→ SÉRIE D EXERCICES:
**1)** Dans la critique du livre de Michel Rocard ci-dessous, les affirmations suivantes sont-elles conformes au texte ? (a) Michel Rocard a 78 ans. (b) Le livre s'intitule « Oui à la Turquie ». (c) Le critique juge l'ouvrage difficile à lire. Répondez par oui ou non à chacune en citant les mots décisifs du texte.
**2)** Reproduisez à l'identique, s'il vous plaît, le passage des enregistrements allant de leur début jusqu'à la ligne contenant « List each element's », celle-ci comprise.

→ EXTRAIT DE PAGE:
====================
Publié le 16 septembre 2008 par Hmoreigne

rocard.1221557961.jpgMichel Rocard, à 78 ans, est un homme prolixe d’une incroyable verdeur intellectuelle. Aucun sujet ne semble pouvoir échapper à son analyse, toujours aussi lucide, facilitée par l’expérience du pouvoir et des décennies d’engagement politique. Dernière production en date, un plaidoyer pour l’adhésion de la Turquie, à contre-courant du sentiment dominant des Français à cet égard. Le titre de l’ouvrage « Oui à la Turquie » est sans ambiguïté sur le contenu. A la fin pourtant, le doute subsiste.

Il flotte sur le livre de Michel Rocard un sentiment étrange. L’ouvrage se lit sans peine, sans effets littéraires fastidieux. Et pourtant, l’impression qui domine au fil des pages c’est que l’ancien premier ministre signe là plus un coup de cœur qu’une démonstration à la mécanique implacable. On regrettera  notamment que l’affirmation selon laquelle la question de l’adhésion de la Turquie à l’UE est l’occasion de s’interroger sur l’identité de l’Europe ne soit pas sujette à plus de développements.

A juste titre, Michel Rocard rappelle que la Turquie n’est pas un Etat qu’il faut mépriser. Qu’elle est au contraire riche d’une histoire glorieuse et d’une culture dont elle n’a pas à rougir. L’auteur relève les fortes potentialités d’un pays vaste et bien peuplé, trait d’union entre l’Europe et l’Asie, tournée vers l’Europe depuis plusieurs siècles, ce qu’il définit comme “un mystérieux tropisme européen”.

“Et alors ?”, a-t-on envie de répondre. Certes, la Turquie s’illustre par un remarquable dynamisme économique avec une croissance qui flirtait ces dernières années avec les 7%. Mais, le seul intérêt de l’UE serait-il de faire du business, de sécuriser les routes énergétiques et de faire passer au deuxième plan une communauté de destins ?
====================
(Listes des régions des éléments)

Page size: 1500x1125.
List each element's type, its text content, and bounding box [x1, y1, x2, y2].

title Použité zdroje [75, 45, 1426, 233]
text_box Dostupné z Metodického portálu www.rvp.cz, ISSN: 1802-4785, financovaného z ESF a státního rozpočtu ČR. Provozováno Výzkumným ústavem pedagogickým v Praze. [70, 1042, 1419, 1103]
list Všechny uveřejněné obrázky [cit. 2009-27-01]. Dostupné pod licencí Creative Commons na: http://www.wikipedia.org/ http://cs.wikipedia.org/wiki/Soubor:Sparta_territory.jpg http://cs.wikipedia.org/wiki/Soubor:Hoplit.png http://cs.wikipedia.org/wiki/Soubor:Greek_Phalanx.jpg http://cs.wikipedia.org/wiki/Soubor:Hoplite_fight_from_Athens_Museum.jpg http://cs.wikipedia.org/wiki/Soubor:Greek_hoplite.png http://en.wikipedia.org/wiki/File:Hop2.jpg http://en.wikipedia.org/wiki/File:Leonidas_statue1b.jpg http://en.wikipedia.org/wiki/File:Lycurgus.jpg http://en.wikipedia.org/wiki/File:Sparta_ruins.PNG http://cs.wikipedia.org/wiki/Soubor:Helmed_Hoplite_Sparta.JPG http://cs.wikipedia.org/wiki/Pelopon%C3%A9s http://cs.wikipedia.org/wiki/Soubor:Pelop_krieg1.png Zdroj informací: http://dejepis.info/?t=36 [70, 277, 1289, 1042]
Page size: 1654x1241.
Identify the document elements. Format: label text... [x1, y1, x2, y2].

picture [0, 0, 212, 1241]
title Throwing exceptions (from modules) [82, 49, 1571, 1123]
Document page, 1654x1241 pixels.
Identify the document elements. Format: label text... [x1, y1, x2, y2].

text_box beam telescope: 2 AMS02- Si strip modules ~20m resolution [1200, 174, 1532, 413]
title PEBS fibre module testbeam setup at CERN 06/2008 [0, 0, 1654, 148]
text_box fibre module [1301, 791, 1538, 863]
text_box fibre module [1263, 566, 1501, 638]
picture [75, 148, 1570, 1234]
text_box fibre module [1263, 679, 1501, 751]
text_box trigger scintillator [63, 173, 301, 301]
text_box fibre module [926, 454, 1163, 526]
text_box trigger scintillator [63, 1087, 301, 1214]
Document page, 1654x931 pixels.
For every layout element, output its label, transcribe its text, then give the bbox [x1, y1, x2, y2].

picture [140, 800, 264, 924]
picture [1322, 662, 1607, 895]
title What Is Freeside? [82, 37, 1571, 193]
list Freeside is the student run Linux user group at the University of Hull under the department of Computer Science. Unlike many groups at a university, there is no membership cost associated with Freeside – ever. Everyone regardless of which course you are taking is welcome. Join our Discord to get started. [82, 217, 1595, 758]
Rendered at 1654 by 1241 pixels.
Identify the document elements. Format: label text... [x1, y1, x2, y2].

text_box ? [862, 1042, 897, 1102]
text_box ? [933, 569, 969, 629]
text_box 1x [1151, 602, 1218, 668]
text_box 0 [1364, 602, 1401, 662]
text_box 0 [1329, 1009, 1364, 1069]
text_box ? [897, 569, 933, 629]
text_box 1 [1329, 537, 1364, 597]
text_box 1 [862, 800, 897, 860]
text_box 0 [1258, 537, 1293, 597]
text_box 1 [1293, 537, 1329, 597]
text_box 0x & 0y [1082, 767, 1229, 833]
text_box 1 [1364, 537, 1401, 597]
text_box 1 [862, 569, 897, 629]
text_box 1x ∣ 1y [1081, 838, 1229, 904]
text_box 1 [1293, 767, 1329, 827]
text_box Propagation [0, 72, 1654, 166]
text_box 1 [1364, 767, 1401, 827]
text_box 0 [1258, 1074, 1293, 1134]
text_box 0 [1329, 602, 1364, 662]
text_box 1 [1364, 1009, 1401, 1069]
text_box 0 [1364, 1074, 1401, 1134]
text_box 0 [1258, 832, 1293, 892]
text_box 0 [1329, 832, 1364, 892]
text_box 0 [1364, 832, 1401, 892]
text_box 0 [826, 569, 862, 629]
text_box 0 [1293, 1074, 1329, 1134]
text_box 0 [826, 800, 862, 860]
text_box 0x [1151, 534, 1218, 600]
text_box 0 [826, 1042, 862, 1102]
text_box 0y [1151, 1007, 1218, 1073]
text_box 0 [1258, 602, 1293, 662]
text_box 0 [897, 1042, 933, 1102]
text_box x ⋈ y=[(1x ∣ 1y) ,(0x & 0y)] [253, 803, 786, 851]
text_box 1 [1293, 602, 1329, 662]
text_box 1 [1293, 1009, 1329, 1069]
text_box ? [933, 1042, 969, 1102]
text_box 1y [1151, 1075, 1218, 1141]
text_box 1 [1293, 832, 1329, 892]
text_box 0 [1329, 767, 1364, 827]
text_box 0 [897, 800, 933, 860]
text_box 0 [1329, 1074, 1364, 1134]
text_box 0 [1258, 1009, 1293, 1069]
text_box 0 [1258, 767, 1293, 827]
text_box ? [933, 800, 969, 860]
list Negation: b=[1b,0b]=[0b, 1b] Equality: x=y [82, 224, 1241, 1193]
====================
→ RÉSULTATS FINAUX:
**1)**
(a) Oui : « Michel Rocard, à 78 ans »
(b) Oui : « Le titre de l’ouvrage « Oui à la Turquie » est sans ambiguïté sur le contenu. »
(c) Non : « L’ouvrage se lit sans peine »

**2)**
Page size: 1500x1125.
List each element's type, its text content, and bounding box [x1, y1, x2, y2].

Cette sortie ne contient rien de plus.